Of the entries below, restate word for word only the section that runs from the line with "Contrast-enhanced abdominal CT, one" to the line with "- liver metastasis: (x=73, y=200)–(x=101, y=238)", counting both ends.
══ Records provided
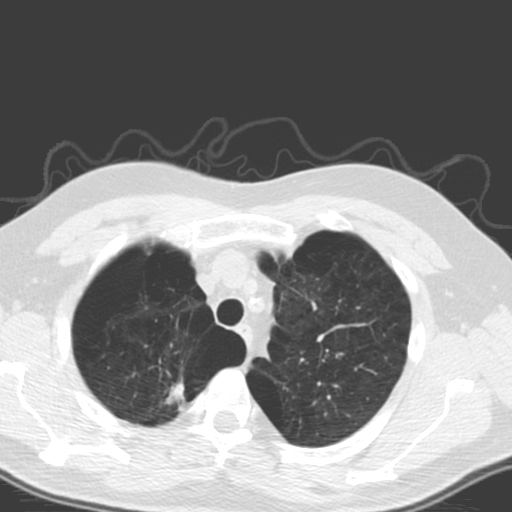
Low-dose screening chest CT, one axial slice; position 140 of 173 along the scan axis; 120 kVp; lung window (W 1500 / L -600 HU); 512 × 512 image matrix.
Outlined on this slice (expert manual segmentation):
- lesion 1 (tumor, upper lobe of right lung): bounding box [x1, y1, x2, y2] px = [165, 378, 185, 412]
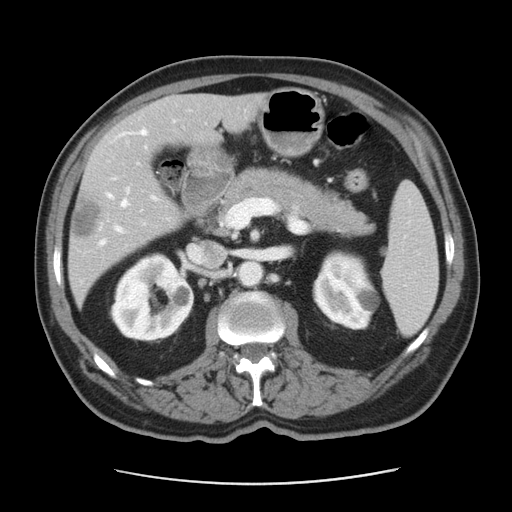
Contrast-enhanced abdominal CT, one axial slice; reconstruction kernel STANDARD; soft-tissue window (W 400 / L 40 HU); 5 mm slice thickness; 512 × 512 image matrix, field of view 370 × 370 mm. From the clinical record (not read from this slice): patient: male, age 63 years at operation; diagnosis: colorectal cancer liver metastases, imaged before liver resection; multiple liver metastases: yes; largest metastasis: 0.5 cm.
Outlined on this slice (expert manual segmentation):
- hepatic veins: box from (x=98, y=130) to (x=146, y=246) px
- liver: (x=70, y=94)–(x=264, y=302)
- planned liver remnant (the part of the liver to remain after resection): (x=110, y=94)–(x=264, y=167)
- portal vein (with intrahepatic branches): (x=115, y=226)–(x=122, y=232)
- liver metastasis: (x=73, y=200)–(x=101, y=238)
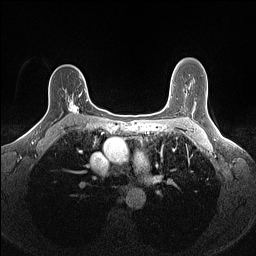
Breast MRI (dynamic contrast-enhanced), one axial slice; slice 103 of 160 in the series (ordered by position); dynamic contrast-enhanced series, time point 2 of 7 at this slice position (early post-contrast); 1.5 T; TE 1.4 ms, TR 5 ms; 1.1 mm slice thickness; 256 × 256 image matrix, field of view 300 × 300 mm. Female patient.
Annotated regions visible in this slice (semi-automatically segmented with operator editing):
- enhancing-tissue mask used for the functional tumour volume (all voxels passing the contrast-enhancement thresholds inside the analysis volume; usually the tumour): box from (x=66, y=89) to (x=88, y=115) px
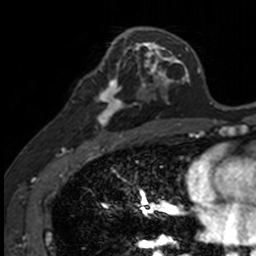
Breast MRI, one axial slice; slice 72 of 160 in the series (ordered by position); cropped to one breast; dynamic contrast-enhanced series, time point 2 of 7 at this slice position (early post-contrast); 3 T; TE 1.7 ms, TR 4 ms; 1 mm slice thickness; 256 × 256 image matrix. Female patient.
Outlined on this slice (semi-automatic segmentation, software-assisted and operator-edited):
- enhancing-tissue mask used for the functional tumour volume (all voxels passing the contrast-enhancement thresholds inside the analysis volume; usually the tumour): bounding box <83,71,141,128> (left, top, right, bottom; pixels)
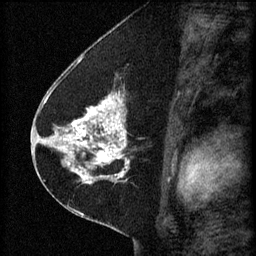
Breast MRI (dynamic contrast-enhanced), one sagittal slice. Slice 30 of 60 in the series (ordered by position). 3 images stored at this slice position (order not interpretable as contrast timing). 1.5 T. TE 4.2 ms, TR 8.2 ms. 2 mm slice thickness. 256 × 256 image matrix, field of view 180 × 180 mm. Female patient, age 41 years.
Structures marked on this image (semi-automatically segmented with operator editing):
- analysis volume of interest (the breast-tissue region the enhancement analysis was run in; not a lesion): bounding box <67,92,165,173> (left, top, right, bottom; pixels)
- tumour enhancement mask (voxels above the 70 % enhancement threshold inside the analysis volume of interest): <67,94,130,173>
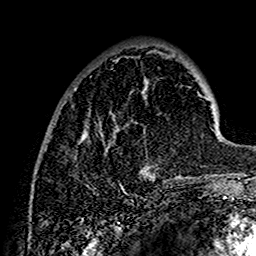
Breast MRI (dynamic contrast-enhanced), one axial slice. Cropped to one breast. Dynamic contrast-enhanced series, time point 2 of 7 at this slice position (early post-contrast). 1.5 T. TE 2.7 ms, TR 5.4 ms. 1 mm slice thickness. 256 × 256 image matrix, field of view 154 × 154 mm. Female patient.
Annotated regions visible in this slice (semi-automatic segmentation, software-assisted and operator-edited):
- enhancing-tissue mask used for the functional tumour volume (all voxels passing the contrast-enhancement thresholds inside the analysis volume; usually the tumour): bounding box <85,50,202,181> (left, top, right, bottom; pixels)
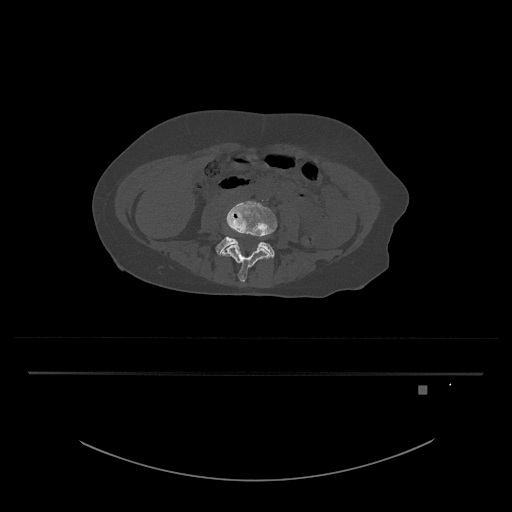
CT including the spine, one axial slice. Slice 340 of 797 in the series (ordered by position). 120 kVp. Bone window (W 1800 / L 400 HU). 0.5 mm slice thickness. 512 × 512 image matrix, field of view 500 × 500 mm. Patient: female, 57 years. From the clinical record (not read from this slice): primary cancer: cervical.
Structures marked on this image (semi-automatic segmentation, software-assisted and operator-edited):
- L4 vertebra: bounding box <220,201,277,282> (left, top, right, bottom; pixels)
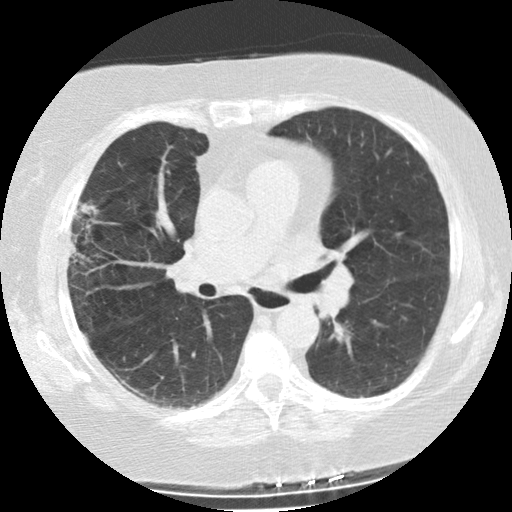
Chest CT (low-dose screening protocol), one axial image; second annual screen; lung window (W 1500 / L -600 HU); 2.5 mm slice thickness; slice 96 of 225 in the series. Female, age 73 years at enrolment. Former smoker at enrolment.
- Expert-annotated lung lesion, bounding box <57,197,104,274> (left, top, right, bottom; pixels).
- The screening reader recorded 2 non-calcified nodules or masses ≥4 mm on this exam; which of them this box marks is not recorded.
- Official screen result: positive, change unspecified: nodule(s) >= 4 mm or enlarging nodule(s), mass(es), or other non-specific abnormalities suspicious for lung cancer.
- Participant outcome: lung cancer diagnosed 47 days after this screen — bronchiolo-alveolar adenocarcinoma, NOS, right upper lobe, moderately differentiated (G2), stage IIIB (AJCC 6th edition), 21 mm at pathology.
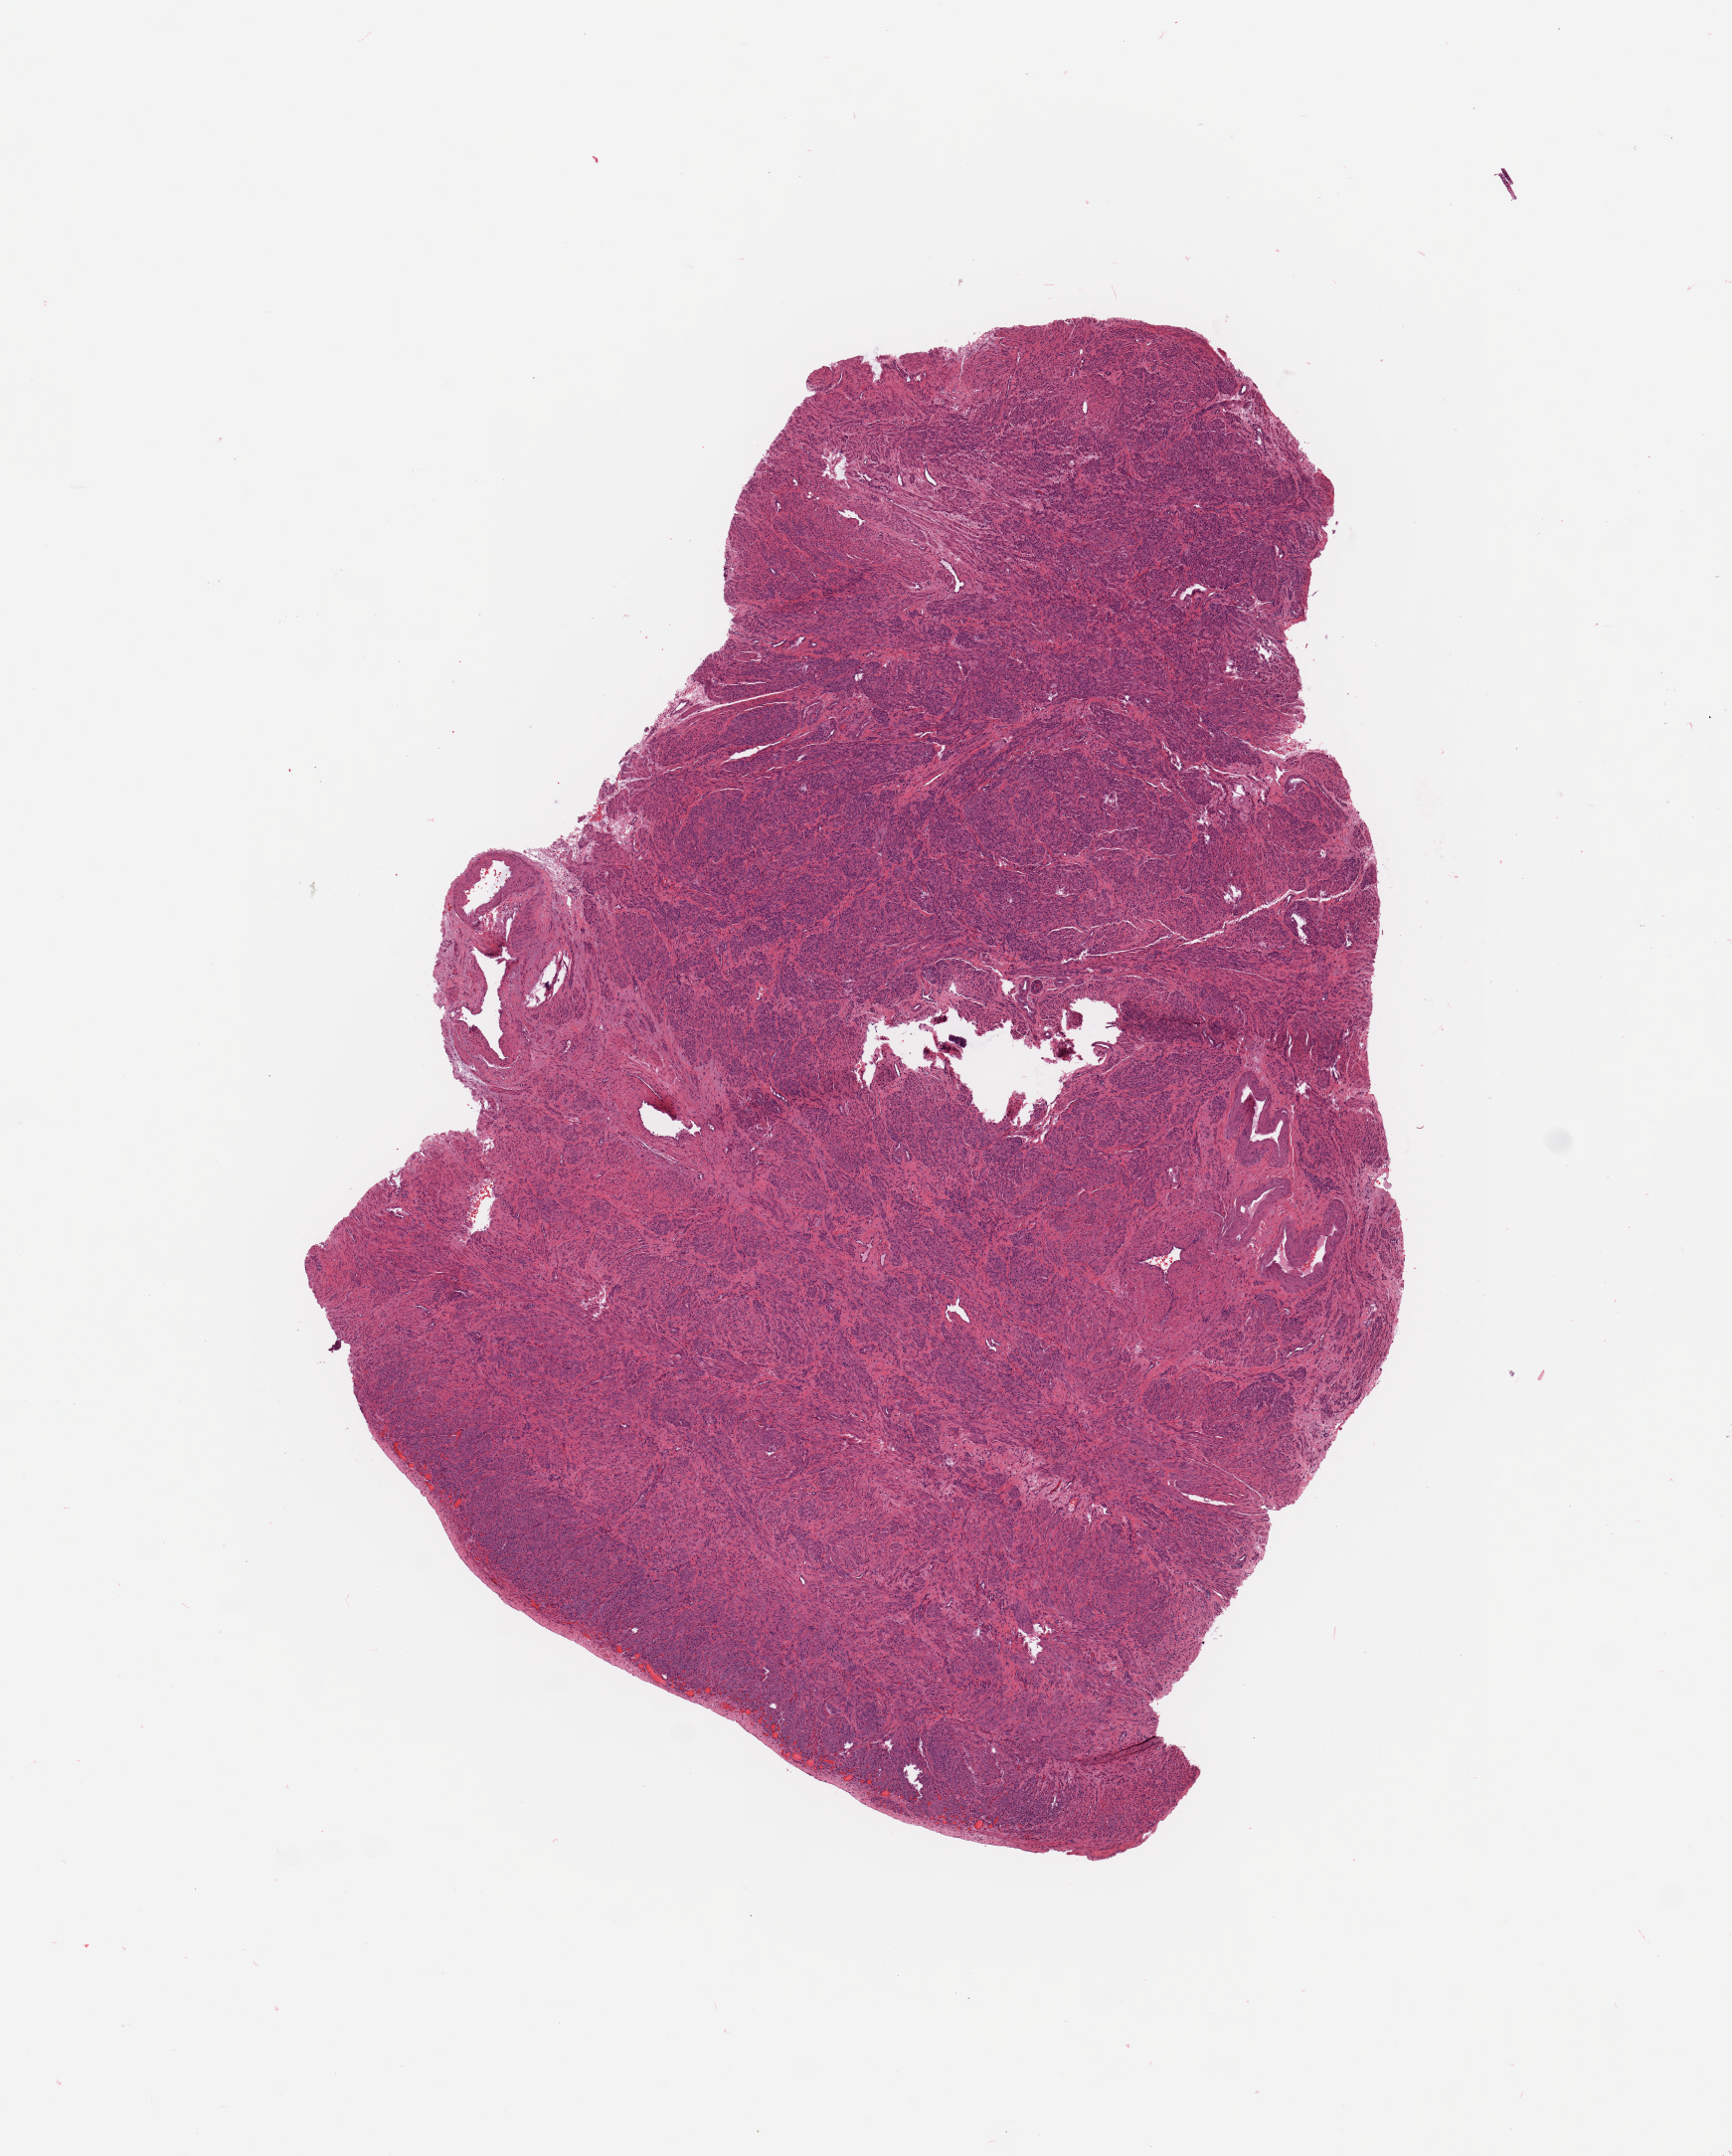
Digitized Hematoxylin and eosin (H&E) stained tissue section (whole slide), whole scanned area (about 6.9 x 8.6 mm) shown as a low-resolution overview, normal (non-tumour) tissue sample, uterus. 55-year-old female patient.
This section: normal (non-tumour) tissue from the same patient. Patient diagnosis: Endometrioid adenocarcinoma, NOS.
════
**Reply to the task:**
Contrast-enhanced abdominal CT, one axial slice; reconstruction kernel STANDARD; soft-tissue window (W 400 / L 40 HU); 5 mm slice thickness; 512 × 512 image matrix, field of view 370 × 370 mm. From the clinical record (not read from this slice): patient: male, age 63 years at operation; diagnosis: colorectal cancer liver metastases, imaged before liver resection; multiple liver metastases: yes; largest metastasis: 0.5 cm.
Outlined on this slice (expert manual segmentation):
- hepatic veins: box from (x=98, y=130) to (x=146, y=246) px
- liver: (x=70, y=94)–(x=264, y=302)
- planned liver remnant (the part of the liver to remain after resection): (x=110, y=94)–(x=264, y=167)
- portal vein (with intrahepatic branches): (x=115, y=226)–(x=122, y=232)
- liver metastasis: (x=73, y=200)–(x=101, y=238)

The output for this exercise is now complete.